Luck was on the side of the Allies as the mobile bridge deployment went unnoticed by the Axis defenders preoccupied by probing attacks conducted by the Allies at the front and left of the line. Rallying the large number of respawned players, he had been holding in reserve, Tatsukao executed a human wave attack across the newly deployed bridge. The aggressive fire and movement of the Allied players, approaching from an unexpected direction, circumvented Von Bull's layered defensive plan. The rapid Allied advance threw the surprised Axis defenders into complete disarray allowing the Allies to overrun the museum, remove the artifacts, control the Axis insertion point and win the game moments before the complete collapse of the Allied left flank.

With numerous momentum shifts, airborne drops behind enemy lines and individual skirmishes apart from the main fight on the front, Banshee Paintball's - Warriors in the Woods V: Operation Rhino had something for every player regardless of experience or ability. When the smoke cleared and the final horn sounded, Allied forces won the day but everyone had stories of personal heroics to share while enjoying free hamburgers provided by one of the event's main sponsors, Pete 'the Meat' Disbrowe owner of M&M Meats in Dartmouth, Nova Scotia.

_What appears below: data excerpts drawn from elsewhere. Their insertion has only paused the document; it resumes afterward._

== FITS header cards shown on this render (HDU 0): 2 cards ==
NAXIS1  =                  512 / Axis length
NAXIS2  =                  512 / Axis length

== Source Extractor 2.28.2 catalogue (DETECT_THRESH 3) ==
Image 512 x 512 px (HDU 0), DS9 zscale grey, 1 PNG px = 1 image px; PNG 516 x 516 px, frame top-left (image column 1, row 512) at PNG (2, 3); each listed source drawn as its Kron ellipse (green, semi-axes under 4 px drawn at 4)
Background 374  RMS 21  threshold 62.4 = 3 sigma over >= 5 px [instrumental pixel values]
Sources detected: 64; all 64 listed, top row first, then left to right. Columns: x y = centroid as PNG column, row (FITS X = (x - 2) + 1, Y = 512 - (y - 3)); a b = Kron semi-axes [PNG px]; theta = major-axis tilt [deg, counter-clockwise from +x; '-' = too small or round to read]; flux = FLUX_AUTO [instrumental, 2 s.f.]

Operation Rhino marks the second year in a row that the Allies have pulled a last minute victory away from the Axis. Axis General Von Bull has vowed that "This minor set back is temporary. Revenge will be sweet when my forces crush the Allies once and for all." Allied General Tatsukao, who never doubted his players will to win, was confident from the start that his plans would come to fruition, "VonBull put up the kind of fight I'd expect from a man with nothing to loose. Knowing his last days on earth are nigh." Bombastic rhetoric aside, both Generals and every scenario player in Eastern Canada look forward to an Axis vs. Allies rematch, and eagerly await the new scenario Fisher, Washtock and the Banshee Paintball crew and come up with for - Warriors in the Woods VI to be held spring 2008.